(Saved entries)
--- START ---

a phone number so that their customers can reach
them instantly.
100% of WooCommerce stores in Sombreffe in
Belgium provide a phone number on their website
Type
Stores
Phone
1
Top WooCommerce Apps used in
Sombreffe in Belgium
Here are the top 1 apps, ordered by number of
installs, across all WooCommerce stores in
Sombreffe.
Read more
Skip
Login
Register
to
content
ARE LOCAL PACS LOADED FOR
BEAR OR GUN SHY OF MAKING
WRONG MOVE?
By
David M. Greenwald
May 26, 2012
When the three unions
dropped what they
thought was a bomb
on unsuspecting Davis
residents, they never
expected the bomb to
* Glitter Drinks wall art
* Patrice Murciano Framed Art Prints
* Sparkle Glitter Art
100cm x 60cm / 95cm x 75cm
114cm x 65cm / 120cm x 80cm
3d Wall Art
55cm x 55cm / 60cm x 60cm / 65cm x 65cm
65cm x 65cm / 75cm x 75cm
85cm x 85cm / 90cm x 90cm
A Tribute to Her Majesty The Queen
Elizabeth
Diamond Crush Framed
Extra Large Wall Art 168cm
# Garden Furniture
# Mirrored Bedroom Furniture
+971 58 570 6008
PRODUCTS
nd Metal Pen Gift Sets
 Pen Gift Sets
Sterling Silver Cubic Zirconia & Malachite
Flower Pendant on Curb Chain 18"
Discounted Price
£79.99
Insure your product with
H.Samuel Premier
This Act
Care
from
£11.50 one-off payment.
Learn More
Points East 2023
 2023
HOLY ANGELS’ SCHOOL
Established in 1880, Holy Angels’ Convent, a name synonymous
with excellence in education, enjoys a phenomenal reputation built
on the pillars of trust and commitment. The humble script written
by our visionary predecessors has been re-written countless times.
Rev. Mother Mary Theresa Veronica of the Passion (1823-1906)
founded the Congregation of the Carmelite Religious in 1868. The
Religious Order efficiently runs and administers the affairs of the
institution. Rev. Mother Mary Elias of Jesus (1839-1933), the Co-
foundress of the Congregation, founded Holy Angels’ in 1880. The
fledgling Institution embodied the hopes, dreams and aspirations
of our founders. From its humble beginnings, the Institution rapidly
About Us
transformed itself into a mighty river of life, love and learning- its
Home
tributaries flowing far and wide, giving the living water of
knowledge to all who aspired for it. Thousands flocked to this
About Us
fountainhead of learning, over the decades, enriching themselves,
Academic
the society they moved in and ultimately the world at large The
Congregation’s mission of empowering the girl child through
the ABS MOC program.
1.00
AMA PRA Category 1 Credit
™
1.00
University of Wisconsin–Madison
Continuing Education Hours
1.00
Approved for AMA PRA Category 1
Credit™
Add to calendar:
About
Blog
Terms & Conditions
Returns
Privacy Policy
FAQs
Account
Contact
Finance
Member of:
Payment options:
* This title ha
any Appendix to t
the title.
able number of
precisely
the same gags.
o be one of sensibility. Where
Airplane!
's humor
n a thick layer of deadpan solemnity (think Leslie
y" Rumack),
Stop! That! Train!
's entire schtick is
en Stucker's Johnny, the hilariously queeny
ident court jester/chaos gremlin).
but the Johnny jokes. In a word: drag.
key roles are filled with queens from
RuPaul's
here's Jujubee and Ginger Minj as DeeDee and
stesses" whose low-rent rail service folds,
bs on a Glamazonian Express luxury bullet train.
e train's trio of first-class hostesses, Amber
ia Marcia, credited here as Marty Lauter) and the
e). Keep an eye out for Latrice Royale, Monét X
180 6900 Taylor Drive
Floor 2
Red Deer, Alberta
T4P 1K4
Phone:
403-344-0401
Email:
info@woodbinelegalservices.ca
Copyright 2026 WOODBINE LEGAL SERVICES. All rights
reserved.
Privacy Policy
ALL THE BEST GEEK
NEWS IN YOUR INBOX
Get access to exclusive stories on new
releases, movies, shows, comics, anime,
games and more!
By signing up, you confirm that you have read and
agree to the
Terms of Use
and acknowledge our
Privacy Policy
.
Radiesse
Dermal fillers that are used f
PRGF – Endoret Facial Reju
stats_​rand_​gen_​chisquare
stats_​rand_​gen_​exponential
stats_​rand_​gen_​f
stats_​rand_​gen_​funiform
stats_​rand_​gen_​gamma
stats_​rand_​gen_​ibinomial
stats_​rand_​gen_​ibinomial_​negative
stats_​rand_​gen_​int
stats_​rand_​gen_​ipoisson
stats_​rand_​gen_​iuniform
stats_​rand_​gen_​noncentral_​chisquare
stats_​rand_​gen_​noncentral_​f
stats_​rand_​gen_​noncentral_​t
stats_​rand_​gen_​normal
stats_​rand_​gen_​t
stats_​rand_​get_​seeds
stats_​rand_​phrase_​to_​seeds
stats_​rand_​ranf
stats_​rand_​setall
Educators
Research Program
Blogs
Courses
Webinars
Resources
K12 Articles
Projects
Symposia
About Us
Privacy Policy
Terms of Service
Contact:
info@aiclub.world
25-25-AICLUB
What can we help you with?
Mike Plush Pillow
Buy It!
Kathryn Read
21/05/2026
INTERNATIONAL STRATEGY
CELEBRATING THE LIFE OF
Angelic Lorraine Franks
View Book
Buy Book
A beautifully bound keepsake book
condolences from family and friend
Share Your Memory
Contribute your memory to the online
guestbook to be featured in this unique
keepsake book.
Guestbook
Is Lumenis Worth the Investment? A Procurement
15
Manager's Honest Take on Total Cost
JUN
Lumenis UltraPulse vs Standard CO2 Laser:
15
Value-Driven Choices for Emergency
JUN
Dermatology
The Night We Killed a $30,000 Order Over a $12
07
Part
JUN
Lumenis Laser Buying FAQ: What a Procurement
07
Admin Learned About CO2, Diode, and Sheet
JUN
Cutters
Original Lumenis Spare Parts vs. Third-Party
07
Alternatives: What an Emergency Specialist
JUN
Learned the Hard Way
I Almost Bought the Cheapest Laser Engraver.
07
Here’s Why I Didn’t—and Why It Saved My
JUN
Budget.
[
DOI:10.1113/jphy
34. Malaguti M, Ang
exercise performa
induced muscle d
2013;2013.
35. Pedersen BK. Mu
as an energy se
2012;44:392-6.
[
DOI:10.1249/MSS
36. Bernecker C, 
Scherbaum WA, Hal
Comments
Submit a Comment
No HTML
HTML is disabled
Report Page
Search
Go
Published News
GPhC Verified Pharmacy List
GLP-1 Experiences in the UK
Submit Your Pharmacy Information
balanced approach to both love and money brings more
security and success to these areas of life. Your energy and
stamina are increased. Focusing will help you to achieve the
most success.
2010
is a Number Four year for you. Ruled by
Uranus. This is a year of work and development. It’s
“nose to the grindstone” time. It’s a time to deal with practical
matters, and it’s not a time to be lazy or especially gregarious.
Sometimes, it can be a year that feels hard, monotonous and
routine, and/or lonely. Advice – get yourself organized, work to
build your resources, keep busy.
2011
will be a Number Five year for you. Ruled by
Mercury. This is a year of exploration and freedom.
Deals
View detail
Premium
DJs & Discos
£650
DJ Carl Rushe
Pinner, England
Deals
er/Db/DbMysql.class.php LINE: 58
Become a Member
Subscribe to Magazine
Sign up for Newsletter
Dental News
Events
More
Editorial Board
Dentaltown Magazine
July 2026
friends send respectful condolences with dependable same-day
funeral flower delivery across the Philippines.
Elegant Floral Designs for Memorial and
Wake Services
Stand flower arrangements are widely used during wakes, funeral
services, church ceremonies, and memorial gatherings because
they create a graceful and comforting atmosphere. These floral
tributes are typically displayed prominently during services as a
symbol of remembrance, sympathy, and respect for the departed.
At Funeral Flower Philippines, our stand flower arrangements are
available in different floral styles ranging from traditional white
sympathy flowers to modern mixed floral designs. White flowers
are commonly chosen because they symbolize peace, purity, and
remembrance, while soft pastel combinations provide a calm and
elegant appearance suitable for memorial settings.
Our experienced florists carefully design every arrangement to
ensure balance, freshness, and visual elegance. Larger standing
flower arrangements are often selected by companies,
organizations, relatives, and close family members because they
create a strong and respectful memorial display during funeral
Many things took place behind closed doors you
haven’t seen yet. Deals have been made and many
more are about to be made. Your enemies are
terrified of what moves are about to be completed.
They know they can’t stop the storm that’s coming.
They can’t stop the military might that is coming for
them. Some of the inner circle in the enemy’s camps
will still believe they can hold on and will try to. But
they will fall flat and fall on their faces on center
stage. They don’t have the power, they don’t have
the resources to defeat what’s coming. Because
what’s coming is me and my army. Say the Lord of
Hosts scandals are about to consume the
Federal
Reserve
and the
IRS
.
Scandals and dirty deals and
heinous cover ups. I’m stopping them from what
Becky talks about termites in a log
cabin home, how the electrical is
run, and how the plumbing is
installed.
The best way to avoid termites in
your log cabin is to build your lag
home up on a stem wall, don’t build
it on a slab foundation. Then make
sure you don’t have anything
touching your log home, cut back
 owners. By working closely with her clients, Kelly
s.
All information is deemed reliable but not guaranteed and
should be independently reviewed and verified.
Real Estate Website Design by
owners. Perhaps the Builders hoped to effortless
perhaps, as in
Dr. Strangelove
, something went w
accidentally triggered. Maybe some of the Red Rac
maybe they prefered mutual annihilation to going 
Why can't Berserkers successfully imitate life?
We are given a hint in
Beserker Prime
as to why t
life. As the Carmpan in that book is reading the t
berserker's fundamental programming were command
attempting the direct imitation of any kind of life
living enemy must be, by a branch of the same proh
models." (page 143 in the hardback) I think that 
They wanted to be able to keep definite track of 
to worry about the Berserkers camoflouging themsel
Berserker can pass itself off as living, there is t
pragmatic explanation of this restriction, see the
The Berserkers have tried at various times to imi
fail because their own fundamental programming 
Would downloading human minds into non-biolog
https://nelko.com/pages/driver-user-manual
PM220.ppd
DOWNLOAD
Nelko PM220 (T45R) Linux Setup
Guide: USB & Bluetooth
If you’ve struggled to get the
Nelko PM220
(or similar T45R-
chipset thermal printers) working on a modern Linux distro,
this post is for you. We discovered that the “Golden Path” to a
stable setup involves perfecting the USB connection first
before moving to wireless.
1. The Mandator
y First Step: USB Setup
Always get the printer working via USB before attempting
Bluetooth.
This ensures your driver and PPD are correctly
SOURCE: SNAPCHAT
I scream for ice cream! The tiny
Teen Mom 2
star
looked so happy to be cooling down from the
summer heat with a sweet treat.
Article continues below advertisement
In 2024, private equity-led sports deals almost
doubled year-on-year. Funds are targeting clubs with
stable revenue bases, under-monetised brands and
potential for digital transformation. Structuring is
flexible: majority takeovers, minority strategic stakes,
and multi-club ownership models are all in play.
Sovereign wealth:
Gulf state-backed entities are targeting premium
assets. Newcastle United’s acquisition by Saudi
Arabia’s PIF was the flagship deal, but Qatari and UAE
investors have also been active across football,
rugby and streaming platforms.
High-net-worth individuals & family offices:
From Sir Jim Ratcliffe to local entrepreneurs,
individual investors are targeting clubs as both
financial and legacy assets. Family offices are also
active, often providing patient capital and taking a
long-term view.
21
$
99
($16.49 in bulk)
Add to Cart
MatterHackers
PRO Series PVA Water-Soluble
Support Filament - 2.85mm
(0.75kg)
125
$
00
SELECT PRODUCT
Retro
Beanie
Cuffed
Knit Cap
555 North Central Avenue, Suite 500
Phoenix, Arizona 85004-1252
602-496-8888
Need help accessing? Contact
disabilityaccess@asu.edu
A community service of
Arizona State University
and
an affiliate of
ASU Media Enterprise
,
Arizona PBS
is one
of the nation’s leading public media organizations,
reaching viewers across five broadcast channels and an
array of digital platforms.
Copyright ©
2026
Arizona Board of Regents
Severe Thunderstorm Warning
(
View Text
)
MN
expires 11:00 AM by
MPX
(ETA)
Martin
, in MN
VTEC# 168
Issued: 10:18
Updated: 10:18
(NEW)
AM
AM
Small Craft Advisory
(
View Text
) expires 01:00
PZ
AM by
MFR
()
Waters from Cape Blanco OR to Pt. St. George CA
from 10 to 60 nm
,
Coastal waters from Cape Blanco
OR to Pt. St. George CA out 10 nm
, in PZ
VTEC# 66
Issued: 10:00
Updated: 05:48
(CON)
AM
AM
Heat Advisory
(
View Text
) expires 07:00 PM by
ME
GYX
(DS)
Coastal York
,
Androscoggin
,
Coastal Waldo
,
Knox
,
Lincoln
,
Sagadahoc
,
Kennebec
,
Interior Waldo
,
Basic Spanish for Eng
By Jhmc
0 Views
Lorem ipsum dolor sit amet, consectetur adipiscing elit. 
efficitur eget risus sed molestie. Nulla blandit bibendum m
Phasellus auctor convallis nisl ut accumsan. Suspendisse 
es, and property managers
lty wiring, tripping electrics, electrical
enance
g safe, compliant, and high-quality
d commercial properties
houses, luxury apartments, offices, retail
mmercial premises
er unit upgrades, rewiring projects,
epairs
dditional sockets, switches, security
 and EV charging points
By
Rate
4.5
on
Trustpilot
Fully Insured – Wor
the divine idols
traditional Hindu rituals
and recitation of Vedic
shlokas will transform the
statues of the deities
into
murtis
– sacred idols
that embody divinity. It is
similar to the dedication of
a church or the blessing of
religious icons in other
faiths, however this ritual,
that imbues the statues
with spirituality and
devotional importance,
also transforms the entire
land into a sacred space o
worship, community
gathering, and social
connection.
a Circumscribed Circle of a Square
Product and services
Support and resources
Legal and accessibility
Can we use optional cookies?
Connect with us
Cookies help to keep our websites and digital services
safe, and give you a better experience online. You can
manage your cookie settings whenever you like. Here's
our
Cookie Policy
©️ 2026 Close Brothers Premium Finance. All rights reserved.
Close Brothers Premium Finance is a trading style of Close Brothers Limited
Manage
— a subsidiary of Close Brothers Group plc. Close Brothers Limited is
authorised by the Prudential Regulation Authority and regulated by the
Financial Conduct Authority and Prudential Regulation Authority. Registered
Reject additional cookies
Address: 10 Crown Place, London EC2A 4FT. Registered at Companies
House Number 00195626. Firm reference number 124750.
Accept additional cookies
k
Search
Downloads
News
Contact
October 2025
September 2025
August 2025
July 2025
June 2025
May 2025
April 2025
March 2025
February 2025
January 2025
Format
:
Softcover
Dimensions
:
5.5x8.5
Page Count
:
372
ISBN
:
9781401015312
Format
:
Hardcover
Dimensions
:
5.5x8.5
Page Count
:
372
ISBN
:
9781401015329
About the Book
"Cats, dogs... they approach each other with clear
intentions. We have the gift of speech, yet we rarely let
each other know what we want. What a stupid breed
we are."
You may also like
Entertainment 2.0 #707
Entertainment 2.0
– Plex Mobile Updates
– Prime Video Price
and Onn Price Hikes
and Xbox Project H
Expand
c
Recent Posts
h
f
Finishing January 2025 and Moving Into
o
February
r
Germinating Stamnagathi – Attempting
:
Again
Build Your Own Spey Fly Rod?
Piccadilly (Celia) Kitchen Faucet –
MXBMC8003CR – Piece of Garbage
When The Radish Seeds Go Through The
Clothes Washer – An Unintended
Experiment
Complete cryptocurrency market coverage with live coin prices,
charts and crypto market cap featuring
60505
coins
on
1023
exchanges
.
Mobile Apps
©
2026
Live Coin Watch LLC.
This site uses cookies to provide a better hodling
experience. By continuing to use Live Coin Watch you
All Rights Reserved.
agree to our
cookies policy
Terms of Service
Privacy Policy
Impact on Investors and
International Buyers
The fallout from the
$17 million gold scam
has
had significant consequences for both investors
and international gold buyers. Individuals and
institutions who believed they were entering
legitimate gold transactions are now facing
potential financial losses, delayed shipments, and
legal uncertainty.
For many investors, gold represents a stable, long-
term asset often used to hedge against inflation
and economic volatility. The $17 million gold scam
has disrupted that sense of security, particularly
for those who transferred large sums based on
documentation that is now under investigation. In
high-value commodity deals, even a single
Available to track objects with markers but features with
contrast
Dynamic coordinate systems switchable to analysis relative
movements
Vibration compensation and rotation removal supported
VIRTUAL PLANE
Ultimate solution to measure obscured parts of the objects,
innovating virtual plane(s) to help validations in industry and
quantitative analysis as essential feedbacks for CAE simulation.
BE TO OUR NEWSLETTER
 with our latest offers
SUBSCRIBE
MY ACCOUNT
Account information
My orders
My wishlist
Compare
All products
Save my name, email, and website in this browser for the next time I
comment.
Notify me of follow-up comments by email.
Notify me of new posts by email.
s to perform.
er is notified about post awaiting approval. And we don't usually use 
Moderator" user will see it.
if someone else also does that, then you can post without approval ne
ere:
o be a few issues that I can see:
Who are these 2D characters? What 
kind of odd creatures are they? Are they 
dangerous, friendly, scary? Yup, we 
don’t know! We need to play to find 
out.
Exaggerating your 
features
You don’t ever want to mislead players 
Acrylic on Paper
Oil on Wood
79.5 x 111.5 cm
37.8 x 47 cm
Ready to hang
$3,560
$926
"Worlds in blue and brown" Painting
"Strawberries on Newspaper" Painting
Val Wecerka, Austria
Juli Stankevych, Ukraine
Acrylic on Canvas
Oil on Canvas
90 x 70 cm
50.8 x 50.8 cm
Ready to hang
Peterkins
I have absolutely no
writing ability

--- END ---

THE TASK – Only one stretch of the records above is wanted: the lines between the one holding "602-496-8888" and the one holding "a Circumscribed Circle of a Square", inclusive, reproduced exactly.

EXERCISE OUTPUT –
602-496-8888
Need help accessing? Contact
disabilityaccess@asu.edu
A community service of
Arizona State University
and
an affiliate of
ASU Media Enterprise
,
Arizona PBS
is one
of the nation’s leading public media organizations,
reaching viewers across five broadcast channels and an
array of digital platforms.
Copyright ©
2026
Arizona Board of Regents
Severe Thunderstorm Warning
(
View Text
)
MN
expires 11:00 AM by
MPX
(ETA)
Martin
, in MN
VTEC# 168
Issued: 10:18
Updated: 10:18
(NEW)
AM
AM
Small Craft Advisory
(
View Text
) expires 01:00
PZ
AM by
MFR
()
Waters from Cape Blanco OR to Pt. St. George CA
from 10 to 60 nm
,
Coastal waters from Cape Blanco
OR to Pt. St. George CA out 10 nm
, in PZ
VTEC# 66
Issued: 10:00
Updated: 05:48
(CON)
AM
AM
Heat Advisory
(
View Text
) expires 07:00 PM by
ME
GYX
(DS)
Coastal York
,
Androscoggin
,
Coastal Waldo
,
Knox
,
Lincoln
,
Sagadahoc
,
Kennebec
,
Interior Waldo
,
Basic Spanish for Eng
By Jhmc
0 Views
Lorem ipsum dolor sit amet, consectetur adipiscing elit. 
efficitur eget risus sed molestie. Nulla blandit bibendum m
Phasellus auctor convallis nisl ut accumsan. Suspendisse 
es, and property managers
lty wiring, tripping electrics, electrical
enance
g safe, compliant, and high-quality
d commercial properties
houses, luxury apartments, offices, retail
mmercial premises
er unit upgrades, rewiring projects,
epairs
dditional sockets, switches, security
 and EV charging points
By
Rate
4.5
on
Trustpilot
Fully Insured – Wor
the divine idols
traditional Hindu rituals
and recitation of Vedic
shlokas will transform the
statues of the deities
into
murtis
– sacred idols
that embody divinity. It is
similar to the dedication of
a church or the blessing of
religious icons in other
faiths, however this ritual,
that imbues the statues
with spirituality and
devotional importance,
also transforms the entire
land into a sacred space o
worship, community
gathering, and social
connection.
a Circumscribed Circle of a Square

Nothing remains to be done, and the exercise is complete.